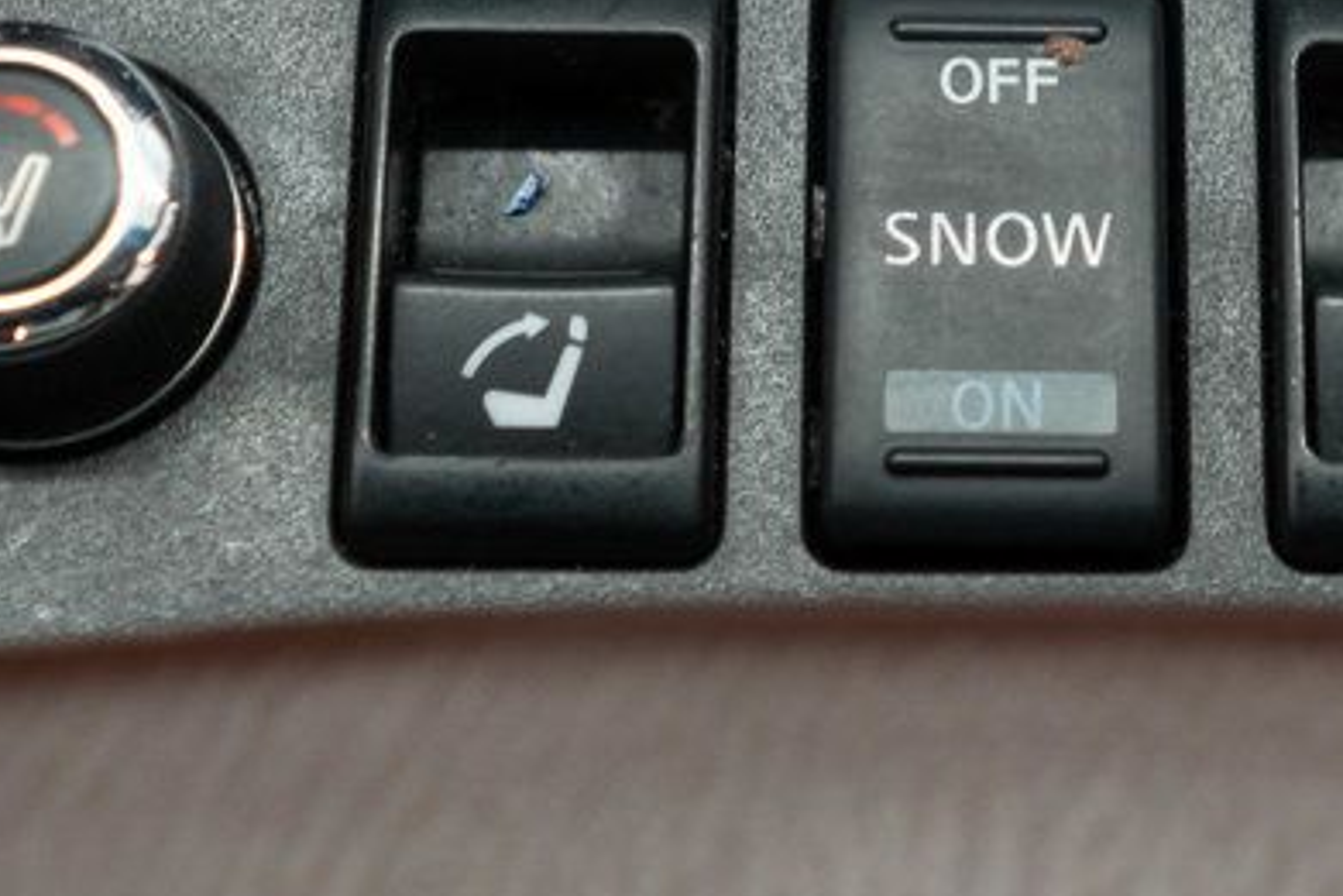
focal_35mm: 110
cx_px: 1154
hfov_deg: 18.3
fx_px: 4105
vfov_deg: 12.4
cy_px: 115
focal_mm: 28
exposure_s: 1/50
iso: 1000
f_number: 3.2
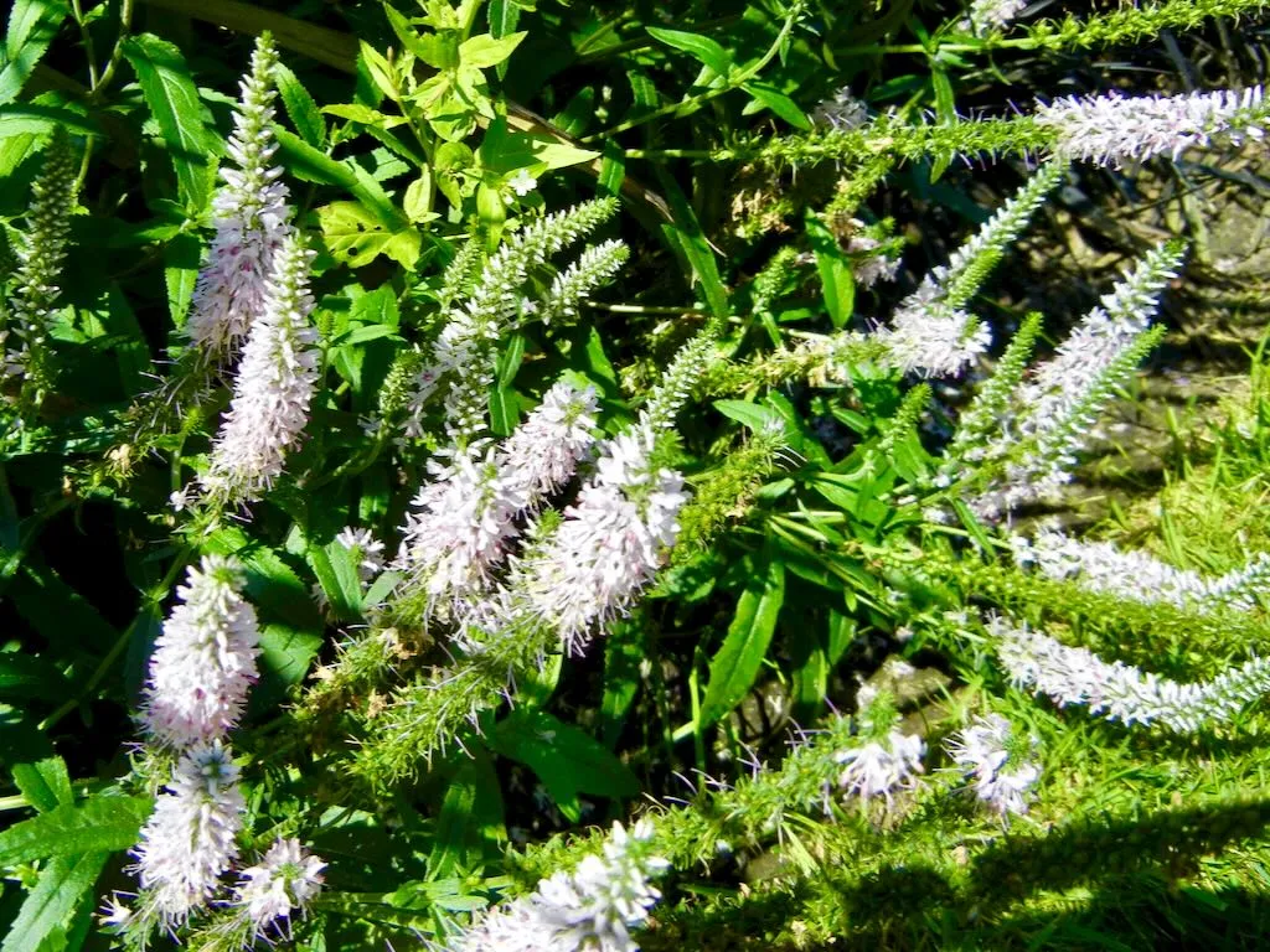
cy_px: 476
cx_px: 635
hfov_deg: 60.0
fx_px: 1101
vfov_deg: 46.8
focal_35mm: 30
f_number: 7
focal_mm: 5.4
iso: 160
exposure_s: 1/295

-- -- --

• Goal of the exercise: Locate the line containing "exposure_s: 1/50" in the records above, then output it and every line after it through the last, excluding pictures.

• Response:
exposure_s: 1/50
iso: 1000
f_number: 3.2
cy_px: 476
cx_px: 635
hfov_deg: 60.0
fx_px: 1101
vfov_deg: 46.8
focal_35mm: 30
f_number: 7
focal_mm: 5.4
iso: 160
exposure_s: 1/295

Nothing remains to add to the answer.